- DVD cover
- Directed by: Michael Thornhill
- Written by: Frank Moorhouse
- Produced by: Michael Thornhill
- Starring: Corin Redgrave
- Cinematography: Russell Boyd
- Edited by: Max Lemon
- Music by: Adrian Ford
- Production companies: Edgecliff Films McElroy and McElroy T and M Films
- Distributed by: Vincent Library Umbrella Entertainment
- Release date: 15 November 1974;
- Running time: 101 minutes
- Country: Australia
- Language: English
- Budget: A$320,000

= Between Wars =

Between Wars is an Australian 1974 drama/war film released on 15 November 1974. It was directed by Michael Thornhill and written by Frank Moorhouse.

==Plot==

The film examines four periods in the life of (the fictitious) doctor Edward Trenbow:
- In 1918 Trenbow is treating shell-shocked soldiers from the front.
- In the 1920s he works as a psychiatrist at the Sydney insane asylum and becomes involved in experiments in Freudian psychiatry, which bring him to the attention of a Royal Commission.
- In the 1930s he works as a doctor in a small country town and becomes involved in a fight against the New Guard.
- In 1939 he is working in Sydney as a psychiatrist and tries to defend a German psychiatrist who is being interned as a member of the Australia First Movement. He has become a pacifist and is dismayed when his son enlists for what became World War II.

==Cast==
- Corin Redgrave as Dr Edward Trenbow
- Judy Morris as Deborah Trenbow
- Gunter Meisner as Dr Karl Schneider
- Arthur Dignam as Dr Peter Avante
- Patricia Leehy as Marguerite
- Jone Winchester as Deborah's mother
- Brian James as Deborah's father
- Reg Gillam as Trenbow's father
- Betty Lucas as Trenbow's mother
- Peter Cummins
- Neil Fitzpatrick as Lance Backhouse
- Reg Gorman as Orderly
- John O'May as William Faulkner
- Judy Lynne as Woman Officer
- Colette Mann as student in revue

==Production==
Director Michael Thornhill was good friends with writer Frank Moorhouse and they had worked together on several short films. Moorehouse wrote the script in 1970, originally for television and it was revived a few years later. Half the budget came from the Australian Film Development Corporation and the other half from a property developer.
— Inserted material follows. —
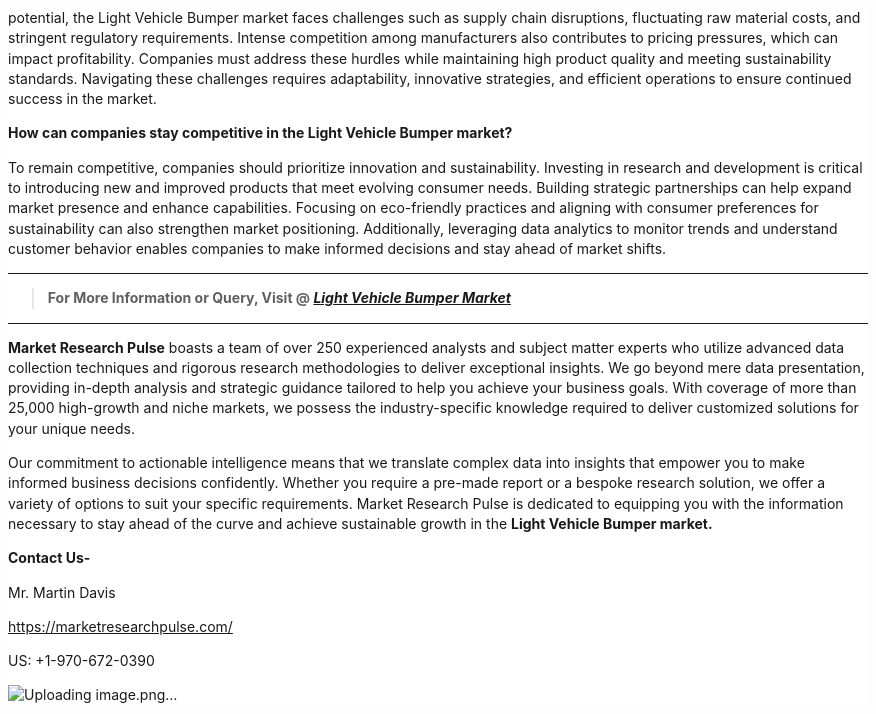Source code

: potential, the Light Vehicle Bumper market faces challenges such as supply chain disruptions, fluctuating raw material costs, and stringent regulatory requirements. Intense competition among manufacturers also contributes to pricing pressures, which can impact profitability. Companies must address these hurdles while maintaining high product quality and meeting sustainability standards. Navigating these challenges requires adaptability, innovative strategies, and efficient operations to ensure continued success in the market.</p><p><strong>How can companies stay competitive in the Light Vehicle Bumper market?</strong></p><p>To remain competitive, companies should prioritize innovation and sustainability. Investing in research and development is critical to introducing new and improved products that meet evolving consumer needs. Building strategic partnerships can help expand market presence and enhance capabilities. Focusing on eco-friendly practices and aligning with consumer preferences for sustainability can also strengthen market positioning. Additionally, leveraging data analytics to monitor trends and understand customer behavior enables companies to make informed decisions and stay ahead of market shifts.</p><hr /><blockquote><p><strong>For More Information or Query, Visit @&nbsp;<em><a href="https://marketresearchpulse.com/report/148324/light-vehicle-bumper-market?utm_source=Linkedin&utm_medium=026">Light Vehicle Bumper Market</a></em></strong></p></blockquote><hr /><p><strong>Market Research Pulse</strong> boasts a team of over 250 experienced analysts and subject matter experts who utilize advanced data collection techniques and rigorous research methodologies to deliver exceptional insights. We go beyond mere data presentation, providing in-depth analysis and strategic guidance tailored to help you achieve your business goals. With coverage of more than 25,000 high-growth and niche markets, we possess the industry-specific knowledge required to deliver customized solutions for your unique needs.</p><p>Our commitment to actionable intelligence means that we translate complex data into insights that empower you to make informed business decisions confidently. Whether you require a pre-made report or a bespoke research solution, we offer a variety of options to suit your specific requirements. Market Research Pulse is dedicated to equipping you with the information necessary to stay ahead of the curve and achieve sustainable growth in the <strong>Light Vehicle Bumper market.</strong></p><p><strong>Contact Us-</strong></p><p>Mr. Martin Davis</p><p>https://marketresearchpulse.com/</p><p>US: +1-970-672-0390</p>
![Uploading image.png…]()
Filming took place over six weeks in February and March 1974 with interiors at the former studios of Cinesound Productions at Bondi and locations in Gulgong and Melbourne. It was the first feature from cinematographer Russell Boyd.

==Release==
Thornhill decided to distribute the film himself at first. Initial reviews were good but the box office performance was not strong and distribution was taken over by the Vincent Library. The movie did not return its cost; a bigger "flop" than The Cars that Ate Paris.

==Reception==
The Canberra Times critic considered this an important Australian film, as distinct from the "pot-boilers" of the time — the "Australian New Wave" — Petersen, Stork, Stone and even Wake in Fright.

==Home media==
Between Wars was released on DVD by Umbrella Entertainment in January 2011. The DVD is compatible with all region codes.
By 2023 it was no longer in their catalogue.

==Awards==
In 1976, the Australian Cinematographers Society awarded the film's cinematographer Russell Boyd with Cinematographer of the Year award for the film.